Two-time Pacific Northwest National Laboratory (PNNL) intern and Grinnell College graduate Michael Hewitt was recognized by the U.S. Department of Energy (DOE) Office of Workforce Development for Teachers and Scientists (WDTS) as an Outstanding Intern for the research he performed alongside PNNL physical chemist Dr. Grant Johnson.
Hewitt first interned at PNNL as a Visiting Faculty Program intern in the summer of 2018 along with his professor from Grinnell College, Dr. Heriberto Hernandez. Michael interned a second time in 2019 as a Science Undergraduate Laboratory Internship participant.
“I was very surprised and excited to be recognized,” said Hewitt. “We accomplished a lot, and this recognition is a great way to close the chapter on the internship.”
His work as an intern focused on using analytical and computational research techniques to study the synthesis of gold nanoclusters, tiny metal particles with highly tunable properties that have applications in energy conversion and storage, as well as chemical manufacturing and separations.

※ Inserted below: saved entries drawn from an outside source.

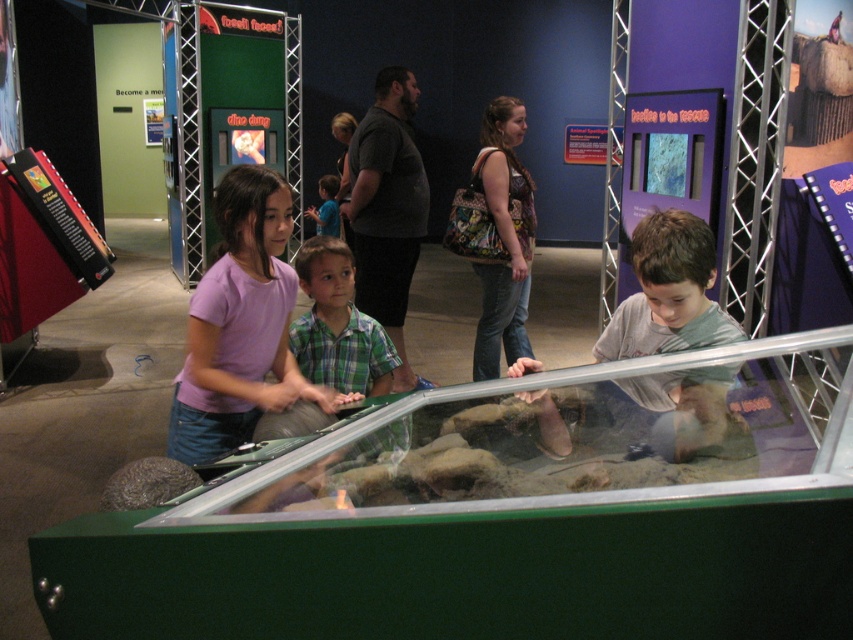
Question: Which object appears farthest from the camera in this image?

Choices:
 (A) green matte glass box at center
 (B) gray matte shirt at center

Answer: (B)

Question: Is green matte glass box at center above pink cotton shirt at center?

Choices:
 (A) yes
 (B) no

Answer: (B)

Question: Which point appears farthest from the camera in this image?

Choices:
 (A) (337, 182)
 (B) (679, 406)
 (C) (254, 378)
 (D) (763, 592)

Answer: (A)

Question: Can you confirm if pink cotton shirt at center is bigger than gray matte shirt at center?

Choices:
 (A) no
 (B) yes

Answer: (B)

Question: Estimate the real-world distances between objects in this image. Which object is farther from the pink cotton shirt at center?

Choices:
 (A) green plaid shirt at center
 (B) gray matte shirt at center
 (C) green matte glass box at center

Answer: (A)

Question: Is green matte glass box at center closer to the viewer compared to gray matte shirt at center?

Choices:
 (A) no
 (B) yes

Answer: (B)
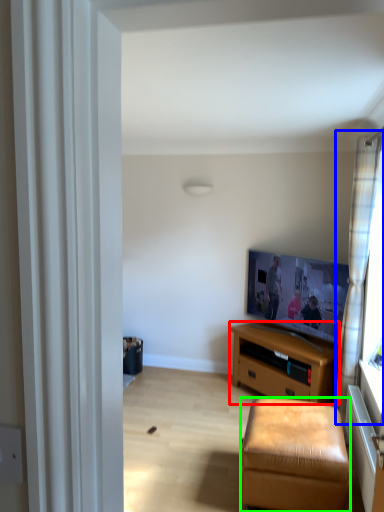
Question: Based on their relative distances, which object is farther from desk (highlighted by a red box)? Choose from curtain (highlighted by a blue box) and stool (highlighted by a green box).

Choices:
 (A) curtain
 (B) stool

Answer: (B)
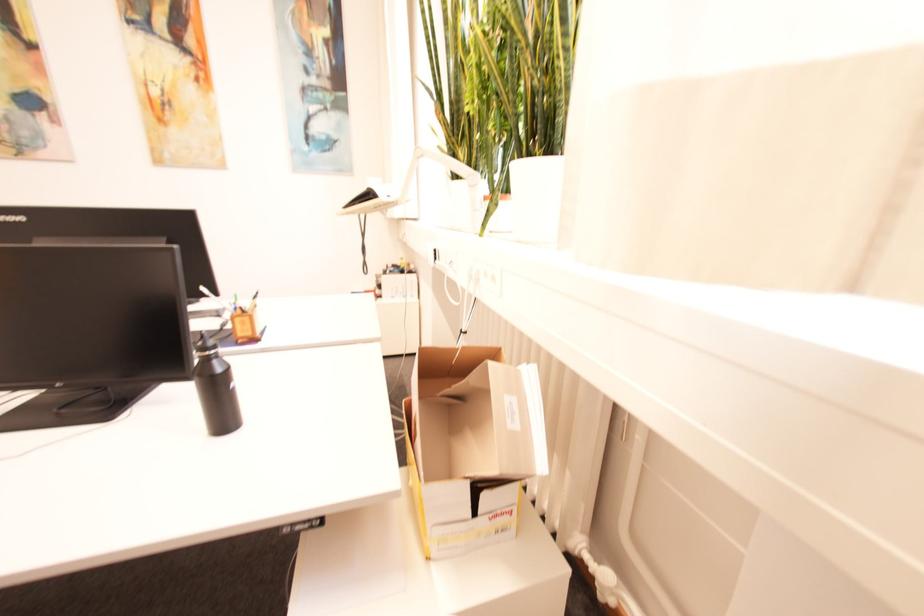
Find where to lift the white plant pot. Please return your answer as a coordinate pair (x, y).

(536, 198)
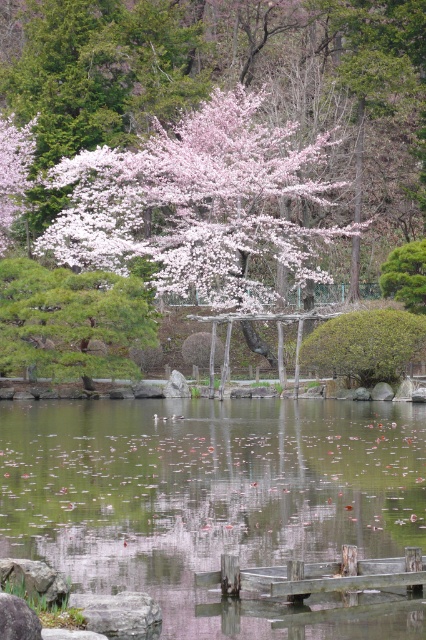
Question: Does pink blossoms at center appear under pink blossoms at upper left?

Choices:
 (A) no
 (B) yes

Answer: (B)

Question: Can you confirm if pink matte tree at center is positioned below transparent water at center?

Choices:
 (A) no
 (B) yes

Answer: (A)

Question: Which of these objects is positioned farthest from the pink blossoms at upper left?

Choices:
 (A) transparent water at center
 (B) pink matte tree at center

Answer: (A)

Question: Which point is farther to the camera?

Choices:
 (A) transparent water at center
 (B) pink blossoms at center

Answer: (B)

Question: Which point is farther to the camera?

Choices:
 (A) (31, 320)
 (B) (94, 211)
 (C) (154, 625)

Answer: (B)

Question: Can you confirm if transparent water at center is positioned below gray rough stone at lower left?

Choices:
 (A) yes
 (B) no

Answer: (A)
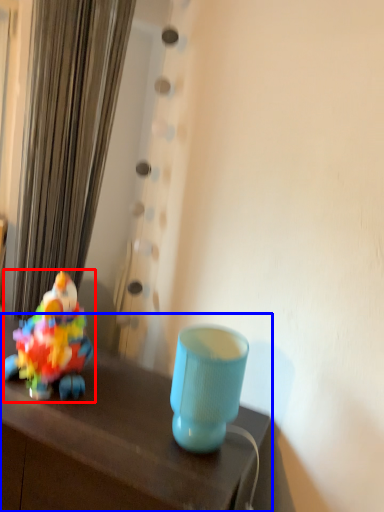
Question: Which point is further to the camera, toy (highlighted by a red box) or table (highlighted by a blue box)?

Choices:
 (A) toy
 (B) table

Answer: (A)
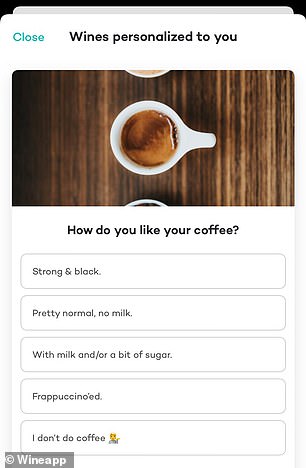
Where is `counter or table wood`? counter or table wood is located at coordinates (231, 172).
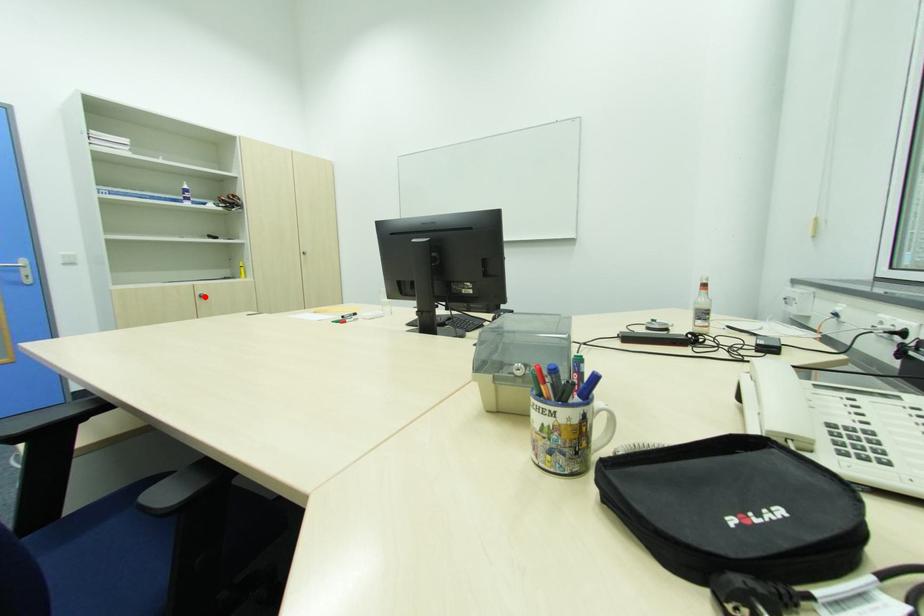
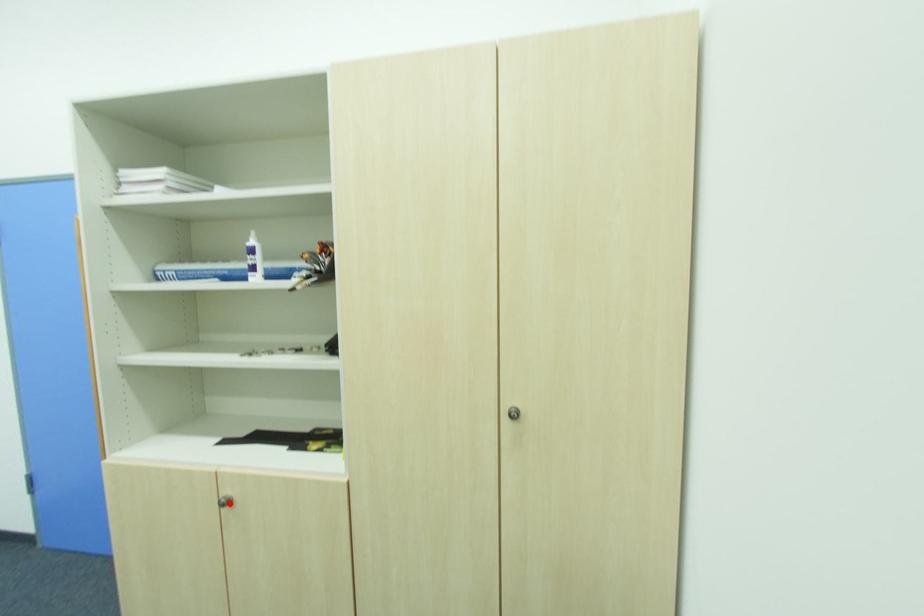
I am providing you with two images of the same scene from different viewpoints. A red point is marked on the first image and another point is marked on the second image. Are the points marked in image1 and image2 representing the same 3D position?

Yes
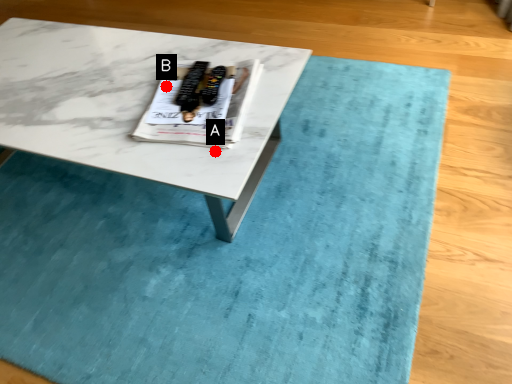
Question: Two points are circled on the image, labeled by A and B beside each circle. Among these points, which one is farthest from the camera?

Choices:
 (A) A is further
 (B) B is further

Answer: (B)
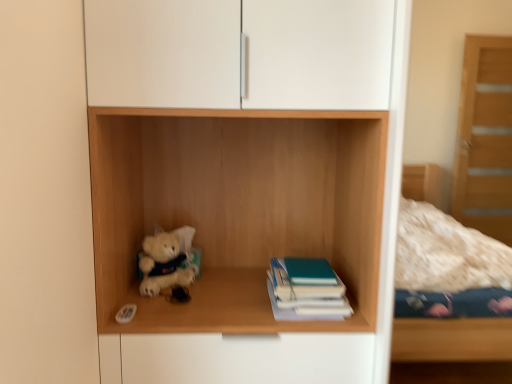
Identify the location of free location in front of fluffy white teddy bear at lower left. The width and height of the screenshot is (512, 384). (167, 311).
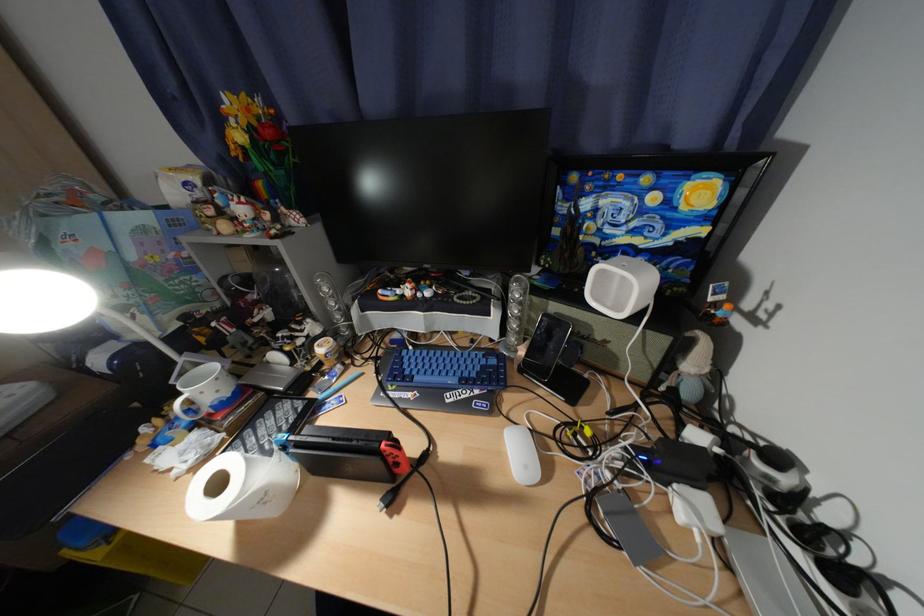
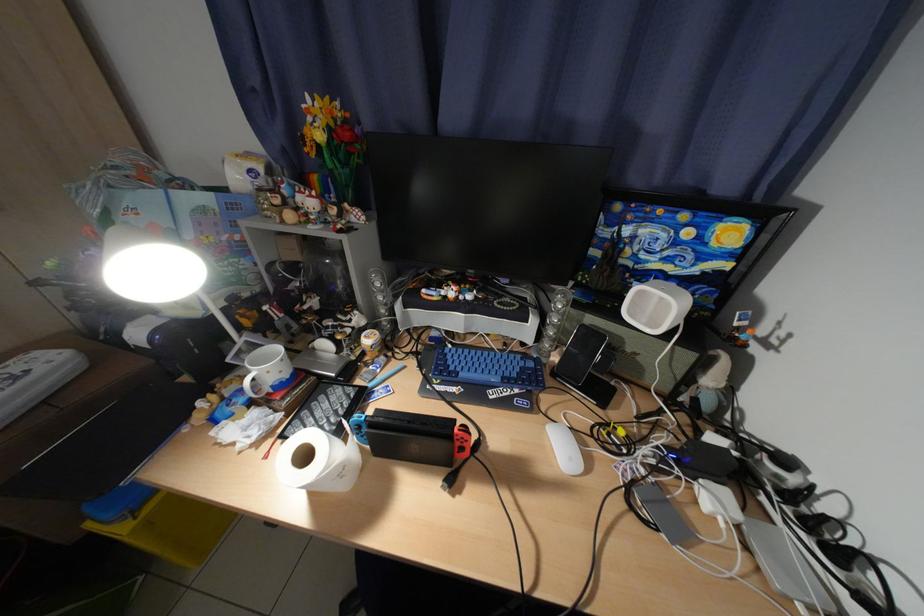
The point at (191, 395) is marked in the first image. Where is the corresponding point in the second image?

(260, 374)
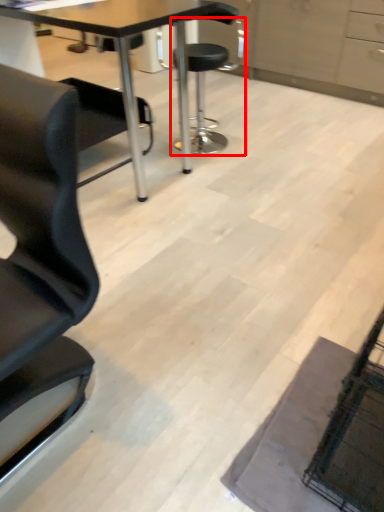
Question: Observing the image, what is the correct spatial positioning of chair (annotated by the red box) in reference to table?

Choices:
 (A) right
 (B) left

Answer: (A)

“We aimed to understand how gold clusters form, what special properties they have, and what uses we can apply them to,” said Hewitt. His work was published in two papers, one in the Journal of Physical Chemistry and the other in the Journal of the American Society for Mass Spectrometry.
Hewitt, who graduated from Grinnell College in May last year, is now a post-undergraduate intern at the National Renewable Energy Laboratory (NREL). He said the mentorship he received at PNNL equipped him with the tools and training necessary to be successful in his current role.
“I took my PNNL experiences with me to NREL, where I am working as a computational chemist. My team at NREL collaborates directly with experimental researchers, so my time at PNNL was perfect training,” said Hewitt.
Hewitt was the first one of Johnson’s many interns to receive this recognition from DOE.
“Michael was pretty exceptional; not very many undergraduate interns end up with multiple publications under their name, but Michael ended up with two first author publications and co-authored a third that is currently under review,” said Johnson, “I was very grateful to have him as an intern, and I look forward to seeing what he will do next.”
Dr. Ping Ge, the program manager for WDTS, commented to Michael, “Thank you for helping us to inspire the next generation of scientists to support the mission of the Department of Energy. I wish you continued success in your science and engineering career.”